## TASK PROMPT
Please count the lines in the entries below that contain the string "sample" and reply with only that number.
RECORDED DATA below:
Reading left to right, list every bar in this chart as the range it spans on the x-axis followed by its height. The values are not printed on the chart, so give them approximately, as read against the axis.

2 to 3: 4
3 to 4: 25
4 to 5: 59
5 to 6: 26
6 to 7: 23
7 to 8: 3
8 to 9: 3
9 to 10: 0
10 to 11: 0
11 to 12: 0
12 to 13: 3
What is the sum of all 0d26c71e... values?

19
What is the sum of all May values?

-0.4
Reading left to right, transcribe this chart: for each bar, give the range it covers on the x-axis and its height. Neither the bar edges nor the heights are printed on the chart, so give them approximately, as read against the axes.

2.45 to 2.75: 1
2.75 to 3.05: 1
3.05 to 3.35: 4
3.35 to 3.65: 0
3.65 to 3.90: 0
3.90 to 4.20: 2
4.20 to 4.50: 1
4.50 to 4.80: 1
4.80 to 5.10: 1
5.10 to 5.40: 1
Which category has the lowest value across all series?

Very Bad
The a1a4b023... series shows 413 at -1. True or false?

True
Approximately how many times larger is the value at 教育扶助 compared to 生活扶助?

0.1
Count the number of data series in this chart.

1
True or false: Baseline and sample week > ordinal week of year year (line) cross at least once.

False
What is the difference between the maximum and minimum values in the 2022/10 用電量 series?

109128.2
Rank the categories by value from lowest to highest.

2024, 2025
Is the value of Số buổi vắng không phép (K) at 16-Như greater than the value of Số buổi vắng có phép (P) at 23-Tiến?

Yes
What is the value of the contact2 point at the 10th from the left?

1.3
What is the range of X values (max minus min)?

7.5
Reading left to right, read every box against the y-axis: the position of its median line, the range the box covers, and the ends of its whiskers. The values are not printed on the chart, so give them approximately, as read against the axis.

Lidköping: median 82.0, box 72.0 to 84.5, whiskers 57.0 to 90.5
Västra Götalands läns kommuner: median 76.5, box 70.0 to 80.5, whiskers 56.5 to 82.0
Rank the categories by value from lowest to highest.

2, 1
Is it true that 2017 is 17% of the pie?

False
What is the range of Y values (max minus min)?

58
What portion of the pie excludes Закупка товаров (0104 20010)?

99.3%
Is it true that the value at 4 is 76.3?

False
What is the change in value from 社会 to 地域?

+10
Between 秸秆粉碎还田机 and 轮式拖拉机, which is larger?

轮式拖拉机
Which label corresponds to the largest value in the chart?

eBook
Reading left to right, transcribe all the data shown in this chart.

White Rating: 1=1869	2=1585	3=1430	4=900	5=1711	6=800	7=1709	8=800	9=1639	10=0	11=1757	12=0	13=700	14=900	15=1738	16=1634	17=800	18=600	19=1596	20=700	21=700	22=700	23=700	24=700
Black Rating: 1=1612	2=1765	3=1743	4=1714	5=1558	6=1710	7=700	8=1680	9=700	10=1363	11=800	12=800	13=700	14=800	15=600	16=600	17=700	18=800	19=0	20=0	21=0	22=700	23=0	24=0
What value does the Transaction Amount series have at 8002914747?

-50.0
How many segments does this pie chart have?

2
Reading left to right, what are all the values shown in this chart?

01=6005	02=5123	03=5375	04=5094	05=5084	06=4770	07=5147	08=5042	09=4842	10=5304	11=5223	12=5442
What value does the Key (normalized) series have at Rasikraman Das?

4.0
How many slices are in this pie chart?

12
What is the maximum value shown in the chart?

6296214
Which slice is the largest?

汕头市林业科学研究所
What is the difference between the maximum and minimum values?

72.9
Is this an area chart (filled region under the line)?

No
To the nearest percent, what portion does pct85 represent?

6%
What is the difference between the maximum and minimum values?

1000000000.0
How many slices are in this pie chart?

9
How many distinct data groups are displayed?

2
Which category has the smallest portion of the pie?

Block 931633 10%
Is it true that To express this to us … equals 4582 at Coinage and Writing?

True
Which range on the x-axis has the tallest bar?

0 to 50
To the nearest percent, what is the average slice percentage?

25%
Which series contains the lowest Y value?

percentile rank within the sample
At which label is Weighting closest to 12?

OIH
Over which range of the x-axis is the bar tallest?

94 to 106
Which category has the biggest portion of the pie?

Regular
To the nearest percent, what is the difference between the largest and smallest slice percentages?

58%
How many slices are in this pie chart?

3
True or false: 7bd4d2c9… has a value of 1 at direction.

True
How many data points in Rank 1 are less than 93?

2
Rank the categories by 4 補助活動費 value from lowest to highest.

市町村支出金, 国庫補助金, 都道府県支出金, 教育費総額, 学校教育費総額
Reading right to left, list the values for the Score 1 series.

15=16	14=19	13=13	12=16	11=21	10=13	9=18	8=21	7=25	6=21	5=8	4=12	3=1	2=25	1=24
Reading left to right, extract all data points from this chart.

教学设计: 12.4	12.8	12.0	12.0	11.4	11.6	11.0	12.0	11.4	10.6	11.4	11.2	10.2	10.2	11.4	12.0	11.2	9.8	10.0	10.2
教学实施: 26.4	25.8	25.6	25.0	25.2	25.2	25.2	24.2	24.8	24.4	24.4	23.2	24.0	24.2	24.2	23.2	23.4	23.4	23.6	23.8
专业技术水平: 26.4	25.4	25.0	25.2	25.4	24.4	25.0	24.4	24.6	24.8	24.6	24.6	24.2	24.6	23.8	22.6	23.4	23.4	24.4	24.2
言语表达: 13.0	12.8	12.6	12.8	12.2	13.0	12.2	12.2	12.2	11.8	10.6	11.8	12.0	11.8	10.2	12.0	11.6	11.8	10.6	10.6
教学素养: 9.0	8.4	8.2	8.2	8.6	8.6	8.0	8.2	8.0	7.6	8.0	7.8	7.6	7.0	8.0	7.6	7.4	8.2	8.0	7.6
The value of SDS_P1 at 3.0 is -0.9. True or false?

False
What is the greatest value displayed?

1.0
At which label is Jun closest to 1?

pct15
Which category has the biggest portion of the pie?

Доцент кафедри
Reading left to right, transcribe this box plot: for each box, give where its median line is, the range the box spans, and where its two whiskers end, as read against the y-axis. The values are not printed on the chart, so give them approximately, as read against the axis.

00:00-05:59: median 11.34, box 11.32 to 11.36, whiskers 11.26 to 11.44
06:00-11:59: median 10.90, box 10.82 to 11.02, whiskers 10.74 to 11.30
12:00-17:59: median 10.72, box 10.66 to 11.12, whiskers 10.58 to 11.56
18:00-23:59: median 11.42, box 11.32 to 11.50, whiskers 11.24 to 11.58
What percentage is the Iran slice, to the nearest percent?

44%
End of RECORDED DATA.
## ANSWER SPACE
2